┌─ Data for the task

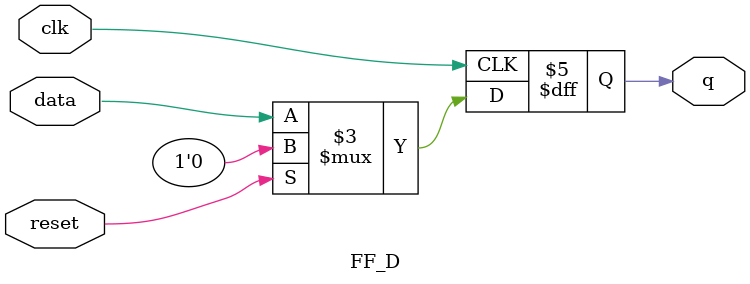
<source format=v>
`timescale 1ns / 1ps

module FF_D (
data   , // Data Input
clk    , // Clock Input
reset  , // Reset input
q        // Q output
);
//-----------Input Ports---------------
input data, clk, reset ; 

//-----------Output Ports---------------
output q;

//------------Internal Variables--------
reg q;

//-------------Code Starts Here---------
always @ ( posedge clk)
if (reset) begin
  q <= 1'b0;
end  else begin
  q <= data;
end

endmodule 
</source>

└─

- [Your objective] Repeat exactly the lines starting at the line with "input data, clk, reset ;" and ending with the final line of the entries. Include nothing else.

- [Output]
input data, clk, reset ; 

//-----------Output Ports---------------
output q;

//------------Internal Variables--------
reg q;

//-------------Code Starts Here---------
always @ ( posedge clk)
if (reset) begin
  q <= 1'b0;
end  else begin
  q <= data;
end

endmodule 
</source>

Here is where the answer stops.